Recognition with Training

As previously stated, FineReader can read texts set in practically any font regardless of print quality. Consequently, no prior training is normally required before recognition can take place. FineReader, nevertheless, features a number of user pattern training tools.

Train User Pattern mode may come in useful when:

  1. recognizing texts set in decorative fonts;
  2. recognizing texts containing unusual characters (e.g. mathematical symbols);
  3. recognizing large volumes (more than a hundred pages) of texts of low print quality. 

Tip: Use Train User Pattern mode only if one of the above applies. In other cases you may obtain a slight increase in recognition quality, but the time and effort involved will probably outweigh the benefit received.

Pattern training works as follows.
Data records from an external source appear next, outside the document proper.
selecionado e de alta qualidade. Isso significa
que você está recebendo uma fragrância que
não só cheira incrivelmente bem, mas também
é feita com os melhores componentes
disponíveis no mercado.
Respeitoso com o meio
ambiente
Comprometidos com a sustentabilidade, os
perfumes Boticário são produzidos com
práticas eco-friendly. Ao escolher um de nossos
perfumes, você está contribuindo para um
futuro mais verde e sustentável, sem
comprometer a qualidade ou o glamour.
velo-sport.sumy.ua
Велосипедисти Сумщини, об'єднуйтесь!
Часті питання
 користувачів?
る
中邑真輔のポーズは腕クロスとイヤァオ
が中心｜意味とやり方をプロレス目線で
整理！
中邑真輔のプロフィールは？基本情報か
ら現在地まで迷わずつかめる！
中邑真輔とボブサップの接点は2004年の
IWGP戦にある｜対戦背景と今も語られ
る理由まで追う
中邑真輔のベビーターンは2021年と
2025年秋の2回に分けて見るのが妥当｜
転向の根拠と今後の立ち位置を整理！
One or two pages are recognized in training mode, and, subsequently, a pattern created. FineReader then uses this pattern to aid recognition of the remaining text.
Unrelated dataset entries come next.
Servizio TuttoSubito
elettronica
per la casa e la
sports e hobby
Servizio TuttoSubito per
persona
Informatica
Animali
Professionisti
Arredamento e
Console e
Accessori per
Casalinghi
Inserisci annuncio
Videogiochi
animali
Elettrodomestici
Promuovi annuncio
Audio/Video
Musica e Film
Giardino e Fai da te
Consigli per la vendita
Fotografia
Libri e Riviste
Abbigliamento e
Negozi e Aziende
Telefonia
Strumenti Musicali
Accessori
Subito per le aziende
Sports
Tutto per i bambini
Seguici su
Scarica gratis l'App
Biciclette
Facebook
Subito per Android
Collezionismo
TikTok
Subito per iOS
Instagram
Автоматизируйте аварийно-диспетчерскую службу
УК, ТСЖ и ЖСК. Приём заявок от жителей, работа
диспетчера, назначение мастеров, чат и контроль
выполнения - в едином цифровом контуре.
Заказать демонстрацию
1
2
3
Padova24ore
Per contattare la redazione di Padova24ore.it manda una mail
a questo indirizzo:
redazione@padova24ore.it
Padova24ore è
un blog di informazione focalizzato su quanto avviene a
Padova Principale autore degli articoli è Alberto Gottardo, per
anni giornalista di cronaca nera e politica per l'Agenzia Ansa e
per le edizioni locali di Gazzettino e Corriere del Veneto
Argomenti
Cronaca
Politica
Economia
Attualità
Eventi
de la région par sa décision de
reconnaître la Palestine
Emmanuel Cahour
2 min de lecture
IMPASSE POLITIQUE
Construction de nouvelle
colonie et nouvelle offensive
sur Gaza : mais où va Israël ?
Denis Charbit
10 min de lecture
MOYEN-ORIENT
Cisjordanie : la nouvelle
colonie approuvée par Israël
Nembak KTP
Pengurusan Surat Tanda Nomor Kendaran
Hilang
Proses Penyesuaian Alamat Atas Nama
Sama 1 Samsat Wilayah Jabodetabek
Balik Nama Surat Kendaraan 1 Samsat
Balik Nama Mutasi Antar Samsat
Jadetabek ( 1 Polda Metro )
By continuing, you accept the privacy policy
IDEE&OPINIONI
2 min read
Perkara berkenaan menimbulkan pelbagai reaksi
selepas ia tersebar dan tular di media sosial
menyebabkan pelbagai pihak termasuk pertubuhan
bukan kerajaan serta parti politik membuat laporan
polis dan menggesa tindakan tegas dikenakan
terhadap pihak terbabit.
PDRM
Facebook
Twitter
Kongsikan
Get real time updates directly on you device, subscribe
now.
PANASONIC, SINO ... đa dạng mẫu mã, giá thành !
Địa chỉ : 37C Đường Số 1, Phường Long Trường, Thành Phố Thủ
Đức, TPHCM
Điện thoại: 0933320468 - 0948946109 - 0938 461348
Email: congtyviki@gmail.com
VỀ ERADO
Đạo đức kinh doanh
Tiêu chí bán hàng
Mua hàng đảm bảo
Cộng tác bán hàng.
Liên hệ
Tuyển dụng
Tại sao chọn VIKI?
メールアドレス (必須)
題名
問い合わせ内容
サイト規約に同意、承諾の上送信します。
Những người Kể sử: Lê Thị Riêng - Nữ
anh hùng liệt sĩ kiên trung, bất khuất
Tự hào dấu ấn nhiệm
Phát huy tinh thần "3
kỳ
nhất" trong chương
Sometimes two or even three characters may get "glued" together, and FineReader may be unable to enclose each character in an individual frame to separate them. If this proves to be the case (i.e. you cannot move the frame so that it contains only one whole character and no other character parts), you can train FineReader to recognize the whole inseparable character combinations. Examples of character combinations frequently found glued together include ff, fi, and fl. Such combinations are referred to as ligatures.

Notes:

  1. A pattern is only useful in the case of documents that have the same font, font size, and resolution as the document used to create the user pattern.
  2. Each pattern is created for a particular batch. Consequently, if a batch is deleted, its user pattern is also deleted. Patterns can, however, be copied into other batches. To transfer a user pattern to another batch, simply save the batch options in a batch template format file.
  3. If you switch to recognizing texts set in a different font, always disable any user patterns - choose the Do not use user pattern item on the Recognition tab, menu Tools>Options.

To train a user pattern:

  1. Start Train user pattern mode - click the Train user pattern radio button on the Recognition tab, Tools>Options menu, in the Training group. The default pattern name ("Default") will be displayed in the status line. 
  2. Click the 2-Read button.
  3. Train your pattern - recognize one or more pages in Train user pattern mode.
    Trained characters are saved in the default pattern. Once you have completed training the pattern, FineReader will save the pattern (Default.ptn) in the current batch folder.
  4. Edit your pattern.
  5. Deactivate training mode (click the Use user pattern button on the Recognition tab).
  6. Recognize the rest of the text - click the 2-Read button. 

Note:

  1. To create several patterns for the same batch, use the Pattern Editor dialog (click the Pattern Editor button on the Recognition tab or select the Tools>Pattern Editor menu item). Create a new pattern (click the New button in the dialog) and select it (click the Set Active button). Working with a created pattern is no different to working with a default pattern (see steps 1-5). Keep in mind, however, that only one pattern may be active at any one time.
  2. If you've created several patterns for the same batch, the active one will be the pattern that was last created. The active pattern name is displayed in the status bar. To activate another pattern, select the pattern of your choice in the pattern list in the Pattern Editor dialog (Tools>Pattern Editor menu) and click the Set Active button. Then click the Use user pattern button on the Recognition tab, Tools>Options menu, in the Training group.
  3. If the Use built-in patterns option is set, FineReader will read all texts using its built-in patterns and stop only at uncertain characters. If you are training the system to read decorative and/or non-standard fonts (for example, Tibetan) the use of in-built patterns may result in characters being read incorrectly. If the latter occurs, disable the use of in-built-patterns (clear the Use built-in patterns checkbox on the Recognition tab) and train the system to recognize each unknown character it is likely to encounter.